Jonathon NASH was born at Perrysburgh, Cataragus County, New York, in June 1828, and came to Trempealeau County 7 years since. He enlisted in Company I, 8th Wisconsin regiment September 1861, fought in the battle near Corinth, was taken sick immediately after the battle and died in hospital June 8th, 1862. He was an uncle of Lora HOLBROOK.
Benjamin P. BEARDSLY was born at Burlington, Racine County, Wisconsin December 17, 1843 and came to Trempealeau County June 20th, 1854. He enlisted the 8th of September in Company I, 8th Wisconsin regiment, fought bravely through the first battle of Corinth, and at the battle of Farmington, and died in the hospital at Iuka the 25th of September 1862.
James I. THOMPSON was born at Lock, Cayuga County, New York August 10, 1839, and came to this County with his parents in 1856. He enlisted in Captain Otis's Company, 8th Missouri Regiment, August 9th, 1861. After Captain Otis's Company of Sharpshooters was dissolved, he re-enlisted in Company D of the same regiment under Captain Smith. He was within one mile of Fort Henry at the time of its capture, and fought bravely at Fort Donaldson. He fell a victim from exposure to the rains and snows of the battlefield, was taken sick soon after the victory and died in hospital boat near Evansville, Indiana March 5th, 1862.

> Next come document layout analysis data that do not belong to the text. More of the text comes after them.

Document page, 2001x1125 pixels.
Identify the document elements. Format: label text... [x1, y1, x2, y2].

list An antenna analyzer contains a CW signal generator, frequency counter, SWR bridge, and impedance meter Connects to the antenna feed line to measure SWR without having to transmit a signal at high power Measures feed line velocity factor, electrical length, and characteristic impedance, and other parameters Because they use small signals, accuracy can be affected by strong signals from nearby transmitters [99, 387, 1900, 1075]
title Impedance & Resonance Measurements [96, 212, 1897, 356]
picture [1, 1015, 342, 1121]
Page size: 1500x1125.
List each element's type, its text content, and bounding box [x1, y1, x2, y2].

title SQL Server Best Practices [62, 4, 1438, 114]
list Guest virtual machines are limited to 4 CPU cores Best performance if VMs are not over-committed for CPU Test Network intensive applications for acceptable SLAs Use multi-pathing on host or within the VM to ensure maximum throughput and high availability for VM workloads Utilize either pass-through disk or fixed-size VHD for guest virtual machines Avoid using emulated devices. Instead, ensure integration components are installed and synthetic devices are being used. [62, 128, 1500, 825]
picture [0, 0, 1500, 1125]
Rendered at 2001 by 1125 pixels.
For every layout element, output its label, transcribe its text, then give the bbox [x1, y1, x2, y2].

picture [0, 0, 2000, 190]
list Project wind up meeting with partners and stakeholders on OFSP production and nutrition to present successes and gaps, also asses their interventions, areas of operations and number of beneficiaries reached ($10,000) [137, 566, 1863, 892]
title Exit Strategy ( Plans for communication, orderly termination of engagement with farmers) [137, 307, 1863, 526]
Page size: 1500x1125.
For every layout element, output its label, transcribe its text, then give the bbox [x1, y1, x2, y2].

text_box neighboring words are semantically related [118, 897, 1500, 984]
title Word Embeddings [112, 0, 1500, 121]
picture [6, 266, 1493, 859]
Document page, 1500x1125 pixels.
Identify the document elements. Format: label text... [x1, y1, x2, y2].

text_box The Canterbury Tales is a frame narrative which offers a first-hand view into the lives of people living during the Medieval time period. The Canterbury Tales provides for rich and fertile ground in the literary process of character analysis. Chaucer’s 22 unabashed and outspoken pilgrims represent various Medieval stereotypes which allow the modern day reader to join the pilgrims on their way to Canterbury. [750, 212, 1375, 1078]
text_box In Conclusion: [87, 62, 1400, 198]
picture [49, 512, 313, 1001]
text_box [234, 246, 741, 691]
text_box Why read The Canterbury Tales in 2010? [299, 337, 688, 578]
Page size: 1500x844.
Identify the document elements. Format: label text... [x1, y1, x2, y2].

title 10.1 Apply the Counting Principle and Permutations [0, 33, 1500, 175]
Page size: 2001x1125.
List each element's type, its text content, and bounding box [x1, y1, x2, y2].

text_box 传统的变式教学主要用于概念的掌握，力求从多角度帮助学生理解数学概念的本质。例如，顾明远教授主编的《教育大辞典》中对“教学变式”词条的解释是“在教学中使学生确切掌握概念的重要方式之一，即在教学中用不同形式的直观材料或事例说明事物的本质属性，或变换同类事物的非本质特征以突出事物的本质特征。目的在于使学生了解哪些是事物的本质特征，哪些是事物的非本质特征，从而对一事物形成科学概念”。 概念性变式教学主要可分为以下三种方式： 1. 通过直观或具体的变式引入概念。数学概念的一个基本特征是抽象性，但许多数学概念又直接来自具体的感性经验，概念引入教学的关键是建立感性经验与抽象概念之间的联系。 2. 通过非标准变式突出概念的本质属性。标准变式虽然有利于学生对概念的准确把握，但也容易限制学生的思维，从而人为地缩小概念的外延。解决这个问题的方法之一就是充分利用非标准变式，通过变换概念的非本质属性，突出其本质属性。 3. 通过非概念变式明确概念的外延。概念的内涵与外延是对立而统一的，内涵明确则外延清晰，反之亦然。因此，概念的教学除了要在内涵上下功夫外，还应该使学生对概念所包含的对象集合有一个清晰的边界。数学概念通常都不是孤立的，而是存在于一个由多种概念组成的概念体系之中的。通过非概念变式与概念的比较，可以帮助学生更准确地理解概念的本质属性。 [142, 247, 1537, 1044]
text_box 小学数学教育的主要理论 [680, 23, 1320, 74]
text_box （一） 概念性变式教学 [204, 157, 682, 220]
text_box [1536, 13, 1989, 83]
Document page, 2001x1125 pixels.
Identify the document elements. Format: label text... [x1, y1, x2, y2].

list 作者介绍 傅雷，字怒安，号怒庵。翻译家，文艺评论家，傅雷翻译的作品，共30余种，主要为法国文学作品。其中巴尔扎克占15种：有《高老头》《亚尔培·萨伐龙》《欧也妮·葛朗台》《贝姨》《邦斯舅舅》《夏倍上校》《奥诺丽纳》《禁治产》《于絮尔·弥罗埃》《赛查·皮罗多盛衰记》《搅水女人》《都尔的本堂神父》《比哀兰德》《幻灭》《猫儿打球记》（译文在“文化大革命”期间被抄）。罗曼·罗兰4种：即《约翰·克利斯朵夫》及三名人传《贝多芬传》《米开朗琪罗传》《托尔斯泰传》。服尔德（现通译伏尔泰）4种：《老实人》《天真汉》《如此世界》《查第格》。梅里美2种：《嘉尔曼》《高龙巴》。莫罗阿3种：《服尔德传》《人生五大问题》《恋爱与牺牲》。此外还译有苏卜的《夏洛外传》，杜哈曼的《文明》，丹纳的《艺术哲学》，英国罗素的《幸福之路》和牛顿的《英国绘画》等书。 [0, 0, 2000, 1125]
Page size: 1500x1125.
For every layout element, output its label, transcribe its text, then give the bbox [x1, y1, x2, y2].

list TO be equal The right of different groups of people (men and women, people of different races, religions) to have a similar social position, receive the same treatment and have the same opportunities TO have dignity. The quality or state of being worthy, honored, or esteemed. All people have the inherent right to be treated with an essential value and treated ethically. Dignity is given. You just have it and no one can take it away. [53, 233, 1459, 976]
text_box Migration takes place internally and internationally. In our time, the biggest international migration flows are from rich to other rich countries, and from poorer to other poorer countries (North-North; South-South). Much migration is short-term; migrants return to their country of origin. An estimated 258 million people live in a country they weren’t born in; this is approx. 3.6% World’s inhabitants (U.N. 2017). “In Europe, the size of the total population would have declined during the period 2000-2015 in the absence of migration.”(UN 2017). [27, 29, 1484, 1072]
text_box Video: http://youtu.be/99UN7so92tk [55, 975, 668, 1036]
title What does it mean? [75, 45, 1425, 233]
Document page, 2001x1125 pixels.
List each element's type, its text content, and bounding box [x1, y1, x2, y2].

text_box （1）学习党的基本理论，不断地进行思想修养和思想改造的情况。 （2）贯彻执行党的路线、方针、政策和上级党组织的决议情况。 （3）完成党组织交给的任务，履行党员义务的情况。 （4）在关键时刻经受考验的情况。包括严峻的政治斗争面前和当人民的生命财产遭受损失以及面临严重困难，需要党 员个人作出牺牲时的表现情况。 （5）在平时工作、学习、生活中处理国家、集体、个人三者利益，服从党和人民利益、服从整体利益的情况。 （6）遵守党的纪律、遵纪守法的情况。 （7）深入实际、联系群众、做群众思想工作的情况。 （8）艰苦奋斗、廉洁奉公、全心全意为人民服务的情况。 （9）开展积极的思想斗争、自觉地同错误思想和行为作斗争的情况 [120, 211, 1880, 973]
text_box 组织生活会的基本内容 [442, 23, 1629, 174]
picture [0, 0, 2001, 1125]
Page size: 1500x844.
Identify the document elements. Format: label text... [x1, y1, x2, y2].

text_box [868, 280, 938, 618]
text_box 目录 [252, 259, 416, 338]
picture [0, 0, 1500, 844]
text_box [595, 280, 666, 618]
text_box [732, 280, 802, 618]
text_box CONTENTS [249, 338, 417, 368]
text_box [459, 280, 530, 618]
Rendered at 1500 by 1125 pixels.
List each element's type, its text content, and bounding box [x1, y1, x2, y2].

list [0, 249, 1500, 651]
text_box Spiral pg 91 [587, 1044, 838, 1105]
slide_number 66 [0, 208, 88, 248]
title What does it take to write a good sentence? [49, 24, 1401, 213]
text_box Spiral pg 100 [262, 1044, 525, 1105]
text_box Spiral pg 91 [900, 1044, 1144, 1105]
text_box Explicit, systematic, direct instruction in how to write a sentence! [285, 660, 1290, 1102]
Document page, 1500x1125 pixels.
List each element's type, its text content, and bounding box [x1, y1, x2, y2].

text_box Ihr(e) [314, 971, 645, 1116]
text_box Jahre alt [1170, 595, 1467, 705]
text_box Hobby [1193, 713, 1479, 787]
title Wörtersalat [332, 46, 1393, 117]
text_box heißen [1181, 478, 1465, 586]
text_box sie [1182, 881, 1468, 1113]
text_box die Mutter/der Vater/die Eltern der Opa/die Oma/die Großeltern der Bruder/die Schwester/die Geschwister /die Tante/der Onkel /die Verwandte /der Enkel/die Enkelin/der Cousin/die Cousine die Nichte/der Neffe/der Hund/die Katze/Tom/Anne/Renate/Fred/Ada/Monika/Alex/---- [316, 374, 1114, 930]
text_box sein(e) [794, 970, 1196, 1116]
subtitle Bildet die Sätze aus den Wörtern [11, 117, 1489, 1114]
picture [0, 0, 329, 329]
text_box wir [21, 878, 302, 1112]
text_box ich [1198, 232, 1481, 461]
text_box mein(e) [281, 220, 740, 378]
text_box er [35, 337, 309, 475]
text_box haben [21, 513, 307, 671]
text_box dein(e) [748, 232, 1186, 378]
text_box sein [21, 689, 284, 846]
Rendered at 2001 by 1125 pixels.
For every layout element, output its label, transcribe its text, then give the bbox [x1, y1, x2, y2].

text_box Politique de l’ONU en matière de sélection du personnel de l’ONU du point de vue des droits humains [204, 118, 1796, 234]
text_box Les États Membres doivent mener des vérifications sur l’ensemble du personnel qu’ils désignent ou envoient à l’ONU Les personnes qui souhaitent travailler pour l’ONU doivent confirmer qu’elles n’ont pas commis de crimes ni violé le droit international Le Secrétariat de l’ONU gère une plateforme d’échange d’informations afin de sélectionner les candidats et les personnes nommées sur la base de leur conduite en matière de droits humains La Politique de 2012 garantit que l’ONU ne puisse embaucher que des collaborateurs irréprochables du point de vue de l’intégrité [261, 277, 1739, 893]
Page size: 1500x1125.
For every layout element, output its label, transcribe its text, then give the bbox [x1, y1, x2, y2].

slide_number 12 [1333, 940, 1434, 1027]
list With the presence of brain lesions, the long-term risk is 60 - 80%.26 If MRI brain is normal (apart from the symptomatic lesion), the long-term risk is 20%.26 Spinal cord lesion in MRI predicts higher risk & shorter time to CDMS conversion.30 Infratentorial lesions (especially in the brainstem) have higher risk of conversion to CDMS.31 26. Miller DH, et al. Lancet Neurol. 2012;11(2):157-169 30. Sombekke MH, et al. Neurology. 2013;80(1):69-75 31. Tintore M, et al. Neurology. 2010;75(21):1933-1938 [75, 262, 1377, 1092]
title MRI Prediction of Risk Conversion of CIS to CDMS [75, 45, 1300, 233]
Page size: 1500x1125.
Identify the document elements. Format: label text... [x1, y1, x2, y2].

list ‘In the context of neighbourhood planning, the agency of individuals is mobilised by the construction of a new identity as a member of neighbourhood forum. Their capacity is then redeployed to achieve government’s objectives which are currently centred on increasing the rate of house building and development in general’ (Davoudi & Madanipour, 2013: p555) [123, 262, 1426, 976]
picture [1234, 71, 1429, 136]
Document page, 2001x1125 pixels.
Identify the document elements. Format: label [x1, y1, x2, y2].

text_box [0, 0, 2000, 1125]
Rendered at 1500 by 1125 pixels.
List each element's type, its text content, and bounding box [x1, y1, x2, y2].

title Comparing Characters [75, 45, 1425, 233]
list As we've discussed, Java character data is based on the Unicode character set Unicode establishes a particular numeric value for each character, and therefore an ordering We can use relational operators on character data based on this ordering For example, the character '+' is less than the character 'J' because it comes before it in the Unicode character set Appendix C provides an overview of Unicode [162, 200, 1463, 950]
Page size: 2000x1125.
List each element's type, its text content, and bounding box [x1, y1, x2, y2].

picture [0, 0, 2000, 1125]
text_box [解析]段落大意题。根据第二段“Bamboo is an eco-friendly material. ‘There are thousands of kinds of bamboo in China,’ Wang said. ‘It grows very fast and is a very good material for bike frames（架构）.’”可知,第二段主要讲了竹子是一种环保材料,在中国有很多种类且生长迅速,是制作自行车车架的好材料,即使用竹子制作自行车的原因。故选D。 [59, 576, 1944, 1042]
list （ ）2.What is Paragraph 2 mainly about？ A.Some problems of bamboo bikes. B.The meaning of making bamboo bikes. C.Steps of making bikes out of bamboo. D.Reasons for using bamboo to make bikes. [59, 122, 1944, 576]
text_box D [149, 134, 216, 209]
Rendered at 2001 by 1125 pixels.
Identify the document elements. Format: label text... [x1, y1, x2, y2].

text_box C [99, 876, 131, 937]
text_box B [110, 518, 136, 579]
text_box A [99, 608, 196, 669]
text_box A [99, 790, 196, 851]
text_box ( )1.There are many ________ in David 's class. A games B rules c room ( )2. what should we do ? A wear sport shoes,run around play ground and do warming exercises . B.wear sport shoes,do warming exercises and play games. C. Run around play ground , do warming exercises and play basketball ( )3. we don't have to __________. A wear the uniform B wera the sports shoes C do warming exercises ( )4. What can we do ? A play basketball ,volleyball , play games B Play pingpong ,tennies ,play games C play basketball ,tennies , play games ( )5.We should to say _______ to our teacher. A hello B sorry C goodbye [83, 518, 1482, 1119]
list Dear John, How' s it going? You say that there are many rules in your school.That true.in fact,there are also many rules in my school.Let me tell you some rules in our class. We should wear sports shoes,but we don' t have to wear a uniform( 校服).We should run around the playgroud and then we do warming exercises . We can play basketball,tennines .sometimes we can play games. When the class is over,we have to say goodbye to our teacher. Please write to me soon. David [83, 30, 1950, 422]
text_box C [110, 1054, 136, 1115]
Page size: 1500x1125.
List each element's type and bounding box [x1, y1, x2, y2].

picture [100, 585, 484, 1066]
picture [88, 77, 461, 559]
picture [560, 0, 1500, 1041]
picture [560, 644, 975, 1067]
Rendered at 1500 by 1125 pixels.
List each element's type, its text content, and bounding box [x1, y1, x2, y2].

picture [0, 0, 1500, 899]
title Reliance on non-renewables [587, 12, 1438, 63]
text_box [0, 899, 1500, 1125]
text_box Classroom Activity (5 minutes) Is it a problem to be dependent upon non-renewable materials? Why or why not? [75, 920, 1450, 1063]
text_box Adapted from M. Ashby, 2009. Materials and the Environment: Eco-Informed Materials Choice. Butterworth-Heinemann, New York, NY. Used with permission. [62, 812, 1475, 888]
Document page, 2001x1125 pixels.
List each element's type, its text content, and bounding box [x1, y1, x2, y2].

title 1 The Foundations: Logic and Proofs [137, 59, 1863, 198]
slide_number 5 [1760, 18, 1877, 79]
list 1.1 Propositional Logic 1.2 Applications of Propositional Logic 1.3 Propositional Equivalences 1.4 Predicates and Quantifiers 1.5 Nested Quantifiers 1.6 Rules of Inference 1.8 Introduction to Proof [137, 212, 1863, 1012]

Joseph BEBO was born in Canada in 1843 and came to this County when young. He enlisted in the 8th Missouri Regiment, Company D, in August 1861, and died of fever at Pittsburgh Landing March 18th, 1862, soon after the battle at that place. He fought bravely at the battles of Fort Donaldson and Shiloh.
Chester BIDWELL died, of army fever, at Fort Federal Hill, Baltimore, October 31, 1862, aged 23 years. He attended school at the University one term. While on a visit East, he enlisted in Company C, 129th Regiment, New York Volunteers.
Daniel A. CHAPPELL, the last of the Trempealeau County boys, except James SIMPKINS, in the 8th Missouri Regiment, was born at Pine Grove, Warren County, Pennsylvania, in August 1838. In September 1864 he removed to La Grange, Walworth County, Wisconsin and to Trempealeau County the last of October 1859. He with others from Trempealeau County enlisted under Captain OTIS, who had been appointed by General Fremont at St. Louis to raise a company of Sharpshooters to be attached to the 8th Missouri Regiment. When the Company reached St. Louis, Fremont had been removed, the appointment of Captain Otis vacated, and the only alternative was to either go home or re-enlist in the different Company's of the Regiment. The boys from Trempealeau were too brave to go home and re-enlisted in Company D, Captain SMITH. Mr. CHAPPELL was in the battle of Fort Donaldson, Arkansas Post, the first and last battles of Vicksburg, and was finally cut in two by a cannon ball, at the terrible charge on the enemy's work 22 of May 1863. At the time of the battle of Shiloh he was confined by lameness and was not able to be in that battle.
Company C of 30th Regiment Wisconsin Volunteers has also to mourn the loss of two of their companions by disease, at Camp Randall. William SHAW died the 16th of January 1863 aged about 22. His father lives on the upper Tamarack Creek. Oscar BETTS, a native of Delaware New York, died the 26th of January 1863, in the hospital, aged about 24 years. He came to Trempealeau County October 2nd, 1859, and lived with his Uncle Bostwick BEARDSLEY Esq. of Caledonia to the time of his enlistment.
We have given you brief notices of the brave boys who have already have become martyrs in the defense of our Constitution. Many a house in our quiet valley is shrouded in mourning for the loss of brave sons and brothers, and we fear their numbers will be increased before this terrible war shall cease. Our hope is in the God of the Armies. Let Him be invoked that our hearts may remain strong until our enemies are subdued and we are again wrapped in the white robe of peace, and enjoying its blessings with the returned war worn heroes, fresh from the smoke of the battlefield.